● **THE EXERCISE**
Give the records from the line with "On Tuesday, where" to the line with "2:30 PM -- halfway", both included, as a JSON list of strings with one string per line and blank lines left out.

(Entries taken from a collection)
_ _ _

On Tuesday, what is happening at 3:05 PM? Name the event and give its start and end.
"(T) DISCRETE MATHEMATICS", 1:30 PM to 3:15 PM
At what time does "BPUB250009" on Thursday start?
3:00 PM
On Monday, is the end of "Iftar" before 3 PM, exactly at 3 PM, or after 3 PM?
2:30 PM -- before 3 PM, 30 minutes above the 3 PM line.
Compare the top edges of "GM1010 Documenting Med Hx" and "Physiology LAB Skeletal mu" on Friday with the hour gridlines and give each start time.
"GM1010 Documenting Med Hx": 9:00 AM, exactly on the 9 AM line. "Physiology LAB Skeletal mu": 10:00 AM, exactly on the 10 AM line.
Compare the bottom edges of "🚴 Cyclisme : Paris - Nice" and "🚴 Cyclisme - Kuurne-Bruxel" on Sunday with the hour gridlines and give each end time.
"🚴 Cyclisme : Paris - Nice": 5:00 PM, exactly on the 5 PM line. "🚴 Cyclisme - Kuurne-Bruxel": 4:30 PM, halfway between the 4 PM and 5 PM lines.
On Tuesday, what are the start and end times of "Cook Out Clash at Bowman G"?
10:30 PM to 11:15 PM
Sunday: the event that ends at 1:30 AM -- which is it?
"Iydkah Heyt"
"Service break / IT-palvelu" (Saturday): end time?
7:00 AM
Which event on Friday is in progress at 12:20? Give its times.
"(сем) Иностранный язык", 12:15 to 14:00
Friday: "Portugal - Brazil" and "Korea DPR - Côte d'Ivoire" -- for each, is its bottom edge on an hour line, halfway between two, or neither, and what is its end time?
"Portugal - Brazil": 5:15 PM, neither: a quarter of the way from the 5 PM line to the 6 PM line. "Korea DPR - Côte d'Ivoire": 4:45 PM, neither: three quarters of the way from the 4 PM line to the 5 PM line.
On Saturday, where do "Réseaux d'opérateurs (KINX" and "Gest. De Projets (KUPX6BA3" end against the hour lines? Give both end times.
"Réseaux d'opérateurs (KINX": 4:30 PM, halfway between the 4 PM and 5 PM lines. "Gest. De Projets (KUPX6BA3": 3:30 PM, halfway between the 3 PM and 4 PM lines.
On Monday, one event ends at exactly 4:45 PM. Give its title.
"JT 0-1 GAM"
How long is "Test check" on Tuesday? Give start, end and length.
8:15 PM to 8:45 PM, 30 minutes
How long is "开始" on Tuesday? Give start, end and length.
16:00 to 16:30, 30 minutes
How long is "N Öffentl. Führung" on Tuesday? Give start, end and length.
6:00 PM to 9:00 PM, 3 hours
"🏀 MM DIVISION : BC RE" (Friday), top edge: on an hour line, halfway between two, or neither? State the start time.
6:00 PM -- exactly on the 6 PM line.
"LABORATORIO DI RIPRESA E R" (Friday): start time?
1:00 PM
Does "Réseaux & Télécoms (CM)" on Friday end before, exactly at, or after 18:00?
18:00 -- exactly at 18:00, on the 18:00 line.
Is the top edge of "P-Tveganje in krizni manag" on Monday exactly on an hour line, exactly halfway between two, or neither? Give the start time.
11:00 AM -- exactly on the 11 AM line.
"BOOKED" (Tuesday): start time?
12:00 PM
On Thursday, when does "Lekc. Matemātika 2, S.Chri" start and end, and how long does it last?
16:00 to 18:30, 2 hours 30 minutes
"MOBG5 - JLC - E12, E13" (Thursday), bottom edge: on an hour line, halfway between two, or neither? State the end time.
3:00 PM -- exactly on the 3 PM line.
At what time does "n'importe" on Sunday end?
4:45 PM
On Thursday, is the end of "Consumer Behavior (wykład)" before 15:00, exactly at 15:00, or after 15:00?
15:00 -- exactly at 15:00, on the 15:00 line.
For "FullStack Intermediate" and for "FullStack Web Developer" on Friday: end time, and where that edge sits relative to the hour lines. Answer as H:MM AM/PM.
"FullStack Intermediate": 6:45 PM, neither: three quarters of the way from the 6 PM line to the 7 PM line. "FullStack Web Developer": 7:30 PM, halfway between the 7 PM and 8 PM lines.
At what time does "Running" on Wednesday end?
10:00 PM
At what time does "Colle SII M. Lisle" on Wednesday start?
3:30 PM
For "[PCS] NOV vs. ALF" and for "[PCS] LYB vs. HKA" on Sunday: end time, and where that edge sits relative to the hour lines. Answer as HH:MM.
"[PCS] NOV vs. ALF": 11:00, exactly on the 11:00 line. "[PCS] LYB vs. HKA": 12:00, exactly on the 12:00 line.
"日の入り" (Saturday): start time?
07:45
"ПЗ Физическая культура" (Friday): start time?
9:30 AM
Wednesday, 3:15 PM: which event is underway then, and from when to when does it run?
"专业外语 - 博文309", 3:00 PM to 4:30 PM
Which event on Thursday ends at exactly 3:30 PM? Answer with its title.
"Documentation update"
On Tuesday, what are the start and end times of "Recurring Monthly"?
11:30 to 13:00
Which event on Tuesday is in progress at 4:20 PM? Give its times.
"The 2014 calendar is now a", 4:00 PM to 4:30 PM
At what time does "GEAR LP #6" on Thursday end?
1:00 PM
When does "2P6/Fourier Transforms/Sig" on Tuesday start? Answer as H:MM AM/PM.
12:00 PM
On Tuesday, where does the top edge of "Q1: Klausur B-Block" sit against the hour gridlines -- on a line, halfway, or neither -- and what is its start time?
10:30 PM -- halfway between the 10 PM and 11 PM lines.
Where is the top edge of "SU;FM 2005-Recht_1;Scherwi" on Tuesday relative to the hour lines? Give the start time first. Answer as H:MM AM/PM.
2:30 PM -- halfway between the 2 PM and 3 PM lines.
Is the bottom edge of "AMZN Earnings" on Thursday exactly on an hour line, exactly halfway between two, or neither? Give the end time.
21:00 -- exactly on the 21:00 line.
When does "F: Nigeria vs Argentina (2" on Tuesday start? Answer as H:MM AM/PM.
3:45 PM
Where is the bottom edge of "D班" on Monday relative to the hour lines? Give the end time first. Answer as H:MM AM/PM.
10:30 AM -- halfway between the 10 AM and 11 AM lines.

_ _ _

● **EXPECTED OUTPUT**
[
  "On Tuesday, where does the top edge of \"Q1: Klausur B-Block\" sit against the hour gridlines -- on a line, halfway, or neither -- and what is its start time?",
  "10:30 PM -- halfway between the 10 PM and 11 PM lines.",
  "Where is the top edge of \"SU;FM 2005-Recht_1;Scherwi\" on Tuesday relative to the hour lines? Give the start time first. Answer as H:MM AM/PM.",
  "2:30 PM -- halfway between the 2 PM and 3 PM lines."
]